Welcome to 48BC, you’re an Assassin known to friends as Medjay and along with your wife Aya, you set out to protect the people of the Ptolemaic Kingdom during testing times. While the majority of your experience is inside the Animus you’ll have a few chances to explore the present day as our hero Lucy. So don’t panic modern day internet, you’ll get to play as both sexes.

There is plenty to explore on your journey through Egypt, the main storyline while entertaining isn’t where you’ll spend most of your time. The side quest are plentiful with some entertaining little challenges that help you level up your character and unlock items you might otherwise miss in a simple speed run. Actually chances are most of you won’t even finish the main story, not a knock to the campaign but a nod of acknowledgement to just how much variety is on offer. Let’s face it, most of us buy a game a month at the least and the time you’ll invest into the extras of ACO might just hold you till your next purchase leaving the campaign unfinished.

I mean how often can a game introduce RPG elements and not cause you to divert from that main story? That’s right, the RPG elements are there in ACO and because of that levelling up your assassin is more important than ever. The gear you carry can be upgraded, weapons have levels as well as different advantages from ranged to melee and hunting for material is more important than ever. I felt while hunting deer for leather like I might be playing another Far Cry sequel and for those moments it’s not a terrible thing. The path you choose as you work on you skill set changes how the game feels and if you’re a hunter, the ability is there to focus first on those aspects but if you’re anything like me you’ll be levelling it out and aiming to do everything at once.

Controls, oh controls. They’ve revised the combat controls this time and while some people are applauding the new style, It’s still feeling clunky and I’m finding myself getting frustrated at the unorthodox movements as I scale the buildings of ancient Egypt in the old familiar parkour style the series is famous for. I’m hopeful that come the next release they can find a comfortable middle ground, maybe have a look at Dying Light.

The shining light when it comes to control is the simplicity of calling in ‘Senu’ your pet eagle to scout the way ahead assisting you in finding your next point of attack or highlighting the enemy soldiers ready for you to swoop in as any promising assassin would. The flow of flying Senu is simple, flicks of the stick and a gentle glide across the sky has me thinking I could gladly explore the entire world this way.

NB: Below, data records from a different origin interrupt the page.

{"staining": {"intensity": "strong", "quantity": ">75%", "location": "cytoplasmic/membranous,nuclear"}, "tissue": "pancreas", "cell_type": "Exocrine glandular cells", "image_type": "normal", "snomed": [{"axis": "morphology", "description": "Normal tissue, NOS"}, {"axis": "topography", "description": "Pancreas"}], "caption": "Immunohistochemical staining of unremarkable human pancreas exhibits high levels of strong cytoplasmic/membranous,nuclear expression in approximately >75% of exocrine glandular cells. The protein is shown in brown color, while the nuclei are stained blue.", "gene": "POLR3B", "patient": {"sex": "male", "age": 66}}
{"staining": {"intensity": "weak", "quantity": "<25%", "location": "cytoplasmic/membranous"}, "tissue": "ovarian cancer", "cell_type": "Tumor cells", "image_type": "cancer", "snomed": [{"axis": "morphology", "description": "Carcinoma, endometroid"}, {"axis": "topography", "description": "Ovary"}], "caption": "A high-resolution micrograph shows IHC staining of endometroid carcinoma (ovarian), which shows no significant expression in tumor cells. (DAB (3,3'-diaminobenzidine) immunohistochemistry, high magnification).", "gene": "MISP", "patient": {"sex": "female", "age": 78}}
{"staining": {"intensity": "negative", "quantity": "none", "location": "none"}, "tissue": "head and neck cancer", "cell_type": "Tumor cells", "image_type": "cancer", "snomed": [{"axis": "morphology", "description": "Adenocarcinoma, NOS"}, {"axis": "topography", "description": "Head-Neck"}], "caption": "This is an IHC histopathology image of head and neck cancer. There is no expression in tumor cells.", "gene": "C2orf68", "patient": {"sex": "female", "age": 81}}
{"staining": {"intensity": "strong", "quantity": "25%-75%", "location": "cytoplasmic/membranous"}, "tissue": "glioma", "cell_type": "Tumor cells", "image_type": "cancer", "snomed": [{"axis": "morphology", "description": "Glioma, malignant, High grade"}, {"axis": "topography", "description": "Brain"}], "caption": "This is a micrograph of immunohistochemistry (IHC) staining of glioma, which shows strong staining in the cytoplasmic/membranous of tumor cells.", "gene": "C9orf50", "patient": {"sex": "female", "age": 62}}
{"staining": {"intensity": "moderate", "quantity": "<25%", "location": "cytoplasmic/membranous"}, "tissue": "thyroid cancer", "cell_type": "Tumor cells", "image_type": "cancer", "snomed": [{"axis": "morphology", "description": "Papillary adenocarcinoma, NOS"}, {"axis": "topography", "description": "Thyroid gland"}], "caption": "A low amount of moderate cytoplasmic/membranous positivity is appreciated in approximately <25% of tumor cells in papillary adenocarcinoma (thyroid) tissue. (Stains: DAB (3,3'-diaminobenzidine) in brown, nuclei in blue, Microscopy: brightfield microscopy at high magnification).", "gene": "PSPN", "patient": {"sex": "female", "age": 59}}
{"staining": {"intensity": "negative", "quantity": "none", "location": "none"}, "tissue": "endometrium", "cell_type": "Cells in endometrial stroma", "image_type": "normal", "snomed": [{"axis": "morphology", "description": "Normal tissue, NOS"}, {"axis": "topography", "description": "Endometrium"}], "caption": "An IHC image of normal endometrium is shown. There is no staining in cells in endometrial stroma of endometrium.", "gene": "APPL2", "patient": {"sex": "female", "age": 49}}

When I posted a picture of this running on my  Xbox One, the first comment we got over on Facebook was “Not even an Xbox One X” so I thought appropriate to mention that yes indeed, this was played on an Xbox One S not an X. So unfortunately I’m not getting the full 4k experience, however it’s still safe to say this is a pretty attractive game. Throughout my time playing I’ve experienced no noticeable screen tearing, pop ins or faceless monsters (thanks for the nightmares Unity)


We’ve got a pretty quiet game here, the standard background noise is there and the environment has it’s activity. I just don’t feel however like the world is alive and bustling, the ability to draw me into the cities I explore is missing and no amount of repeated chatter can make up for that. The idea is there but after what is now 10years of Assassins Creed, I’d like to think they would have nailed it by now and I’d be sitting here telling you how I forgot I was in my living room.


On a whole I am more impressed by this than I have been by the last few years, I’d say it’s my favourite in the series since the second. While there was the issue of lacking environmental audio and the controls continued to make me scream “I said go up not jump” at the television set numerous times, I still have the desire to continue on with the adventure and likely come back again for the 100%.

Let’s stick to the biennial releases for awhile and continue to build on the progress made between Syndicate and Origins. If you haven’t taken that leap of faith yet, I’d highly recommend checking this out for those slow release periods. Now about that trip to Japan……


  • Perfect setting for the series
  • Plenty to do beyond the main campaign
  • Impressive looking world that extends well into the horizon


  • Controls feel clunky and a step down.